▸ Task item: Beginning at the line containing "left ankle: (432, 588)" in the material below and ending at the line containing "left hip: (368, 349)", return each line exactly and add nothing.

-=-=-=-=-

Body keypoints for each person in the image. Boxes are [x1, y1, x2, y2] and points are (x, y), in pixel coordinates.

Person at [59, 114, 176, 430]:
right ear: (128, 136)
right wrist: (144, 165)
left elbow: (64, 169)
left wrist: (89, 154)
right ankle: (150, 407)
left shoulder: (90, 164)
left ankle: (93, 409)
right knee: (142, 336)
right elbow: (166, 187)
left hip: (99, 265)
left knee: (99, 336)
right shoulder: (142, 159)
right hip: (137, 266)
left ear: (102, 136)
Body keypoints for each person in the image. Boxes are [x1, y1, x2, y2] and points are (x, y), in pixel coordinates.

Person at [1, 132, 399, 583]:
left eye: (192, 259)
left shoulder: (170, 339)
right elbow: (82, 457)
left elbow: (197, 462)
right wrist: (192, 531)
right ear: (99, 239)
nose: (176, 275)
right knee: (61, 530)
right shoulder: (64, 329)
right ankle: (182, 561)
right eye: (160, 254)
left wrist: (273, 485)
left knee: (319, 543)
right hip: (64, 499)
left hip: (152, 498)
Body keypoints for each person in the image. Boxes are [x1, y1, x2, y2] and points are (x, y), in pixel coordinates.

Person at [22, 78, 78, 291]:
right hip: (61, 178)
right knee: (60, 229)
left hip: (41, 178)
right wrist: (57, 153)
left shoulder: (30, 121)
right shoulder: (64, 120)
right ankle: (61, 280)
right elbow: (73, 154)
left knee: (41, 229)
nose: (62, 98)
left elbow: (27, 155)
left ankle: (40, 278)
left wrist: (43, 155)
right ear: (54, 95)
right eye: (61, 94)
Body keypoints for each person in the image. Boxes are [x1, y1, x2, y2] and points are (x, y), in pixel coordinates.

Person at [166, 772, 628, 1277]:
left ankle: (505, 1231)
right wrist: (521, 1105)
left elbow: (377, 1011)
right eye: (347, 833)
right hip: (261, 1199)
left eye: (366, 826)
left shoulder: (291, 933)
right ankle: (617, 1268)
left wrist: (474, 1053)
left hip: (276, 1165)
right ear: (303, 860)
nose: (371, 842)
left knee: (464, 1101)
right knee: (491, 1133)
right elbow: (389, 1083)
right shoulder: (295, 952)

-=-=-=-=-

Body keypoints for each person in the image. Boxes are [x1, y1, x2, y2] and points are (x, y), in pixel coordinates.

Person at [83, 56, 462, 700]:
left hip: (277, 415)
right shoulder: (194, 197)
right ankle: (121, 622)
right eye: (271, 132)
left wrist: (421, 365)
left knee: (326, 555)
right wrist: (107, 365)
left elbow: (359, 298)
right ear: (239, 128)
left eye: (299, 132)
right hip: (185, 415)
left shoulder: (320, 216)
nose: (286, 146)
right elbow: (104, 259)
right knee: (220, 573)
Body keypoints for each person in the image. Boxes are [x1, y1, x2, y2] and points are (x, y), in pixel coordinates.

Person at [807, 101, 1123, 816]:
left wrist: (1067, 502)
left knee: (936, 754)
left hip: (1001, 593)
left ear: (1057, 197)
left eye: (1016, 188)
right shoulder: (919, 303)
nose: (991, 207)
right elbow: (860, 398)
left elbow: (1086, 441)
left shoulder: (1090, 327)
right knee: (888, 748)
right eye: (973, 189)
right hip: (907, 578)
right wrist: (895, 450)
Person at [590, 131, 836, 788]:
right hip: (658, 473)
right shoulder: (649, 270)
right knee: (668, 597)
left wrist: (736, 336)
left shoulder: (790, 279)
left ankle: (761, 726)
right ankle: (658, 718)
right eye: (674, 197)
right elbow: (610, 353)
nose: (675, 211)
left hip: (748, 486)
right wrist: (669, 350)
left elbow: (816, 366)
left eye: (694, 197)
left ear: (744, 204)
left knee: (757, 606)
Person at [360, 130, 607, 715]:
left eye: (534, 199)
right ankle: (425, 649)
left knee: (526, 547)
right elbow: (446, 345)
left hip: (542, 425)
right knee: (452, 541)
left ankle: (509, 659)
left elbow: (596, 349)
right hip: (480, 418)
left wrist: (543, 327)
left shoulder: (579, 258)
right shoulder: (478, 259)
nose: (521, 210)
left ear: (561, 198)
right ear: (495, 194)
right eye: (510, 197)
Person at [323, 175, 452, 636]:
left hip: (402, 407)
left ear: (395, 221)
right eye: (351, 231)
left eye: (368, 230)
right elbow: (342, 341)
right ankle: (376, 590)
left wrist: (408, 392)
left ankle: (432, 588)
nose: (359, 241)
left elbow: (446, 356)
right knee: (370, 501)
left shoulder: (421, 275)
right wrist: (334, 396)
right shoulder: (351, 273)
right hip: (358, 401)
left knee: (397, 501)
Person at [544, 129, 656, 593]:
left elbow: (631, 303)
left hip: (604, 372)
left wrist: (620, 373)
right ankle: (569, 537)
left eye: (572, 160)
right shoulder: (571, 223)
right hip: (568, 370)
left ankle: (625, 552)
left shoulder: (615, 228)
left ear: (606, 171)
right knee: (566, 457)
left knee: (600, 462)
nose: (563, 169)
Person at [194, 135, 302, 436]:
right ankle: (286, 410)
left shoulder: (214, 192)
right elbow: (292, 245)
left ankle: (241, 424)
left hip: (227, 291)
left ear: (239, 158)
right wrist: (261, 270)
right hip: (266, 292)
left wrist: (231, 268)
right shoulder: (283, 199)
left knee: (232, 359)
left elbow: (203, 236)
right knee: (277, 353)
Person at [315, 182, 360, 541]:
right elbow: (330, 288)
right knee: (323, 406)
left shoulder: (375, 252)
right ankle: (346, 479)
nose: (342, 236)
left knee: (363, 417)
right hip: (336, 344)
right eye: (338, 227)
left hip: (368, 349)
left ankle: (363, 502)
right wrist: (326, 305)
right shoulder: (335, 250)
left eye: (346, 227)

-=-=-=-=-

▸ Your response:
left ankle: (432, 588)
nose: (359, 241)
left elbow: (446, 356)
right knee: (370, 501)
left shoulder: (421, 275)
right wrist: (334, 396)
right shoulder: (351, 273)
right hip: (358, 401)
left knee: (397, 501)
Person at [544, 129, 656, 593]:
left elbow: (631, 303)
left hip: (604, 372)
left wrist: (620, 373)
right ankle: (569, 537)
left eye: (572, 160)
right shoulder: (571, 223)
right hip: (568, 370)
left ankle: (625, 552)
left shoulder: (615, 228)
left ear: (606, 171)
right knee: (566, 457)
left knee: (600, 462)
nose: (563, 169)
Person at [194, 135, 302, 436]:
right ankle: (286, 410)
left shoulder: (214, 192)
right elbow: (292, 245)
left ankle: (241, 424)
left hip: (227, 291)
left ear: (239, 158)
right wrist: (261, 270)
right hip: (266, 292)
left wrist: (231, 268)
right shoulder: (283, 199)
left knee: (232, 359)
left elbow: (203, 236)
right knee: (277, 353)
Person at [315, 182, 360, 541]:
right elbow: (330, 288)
right knee: (323, 406)
left shoulder: (375, 252)
right ankle: (346, 479)
nose: (342, 236)
left knee: (363, 417)
right hip: (336, 344)
right eye: (338, 227)
left hip: (368, 349)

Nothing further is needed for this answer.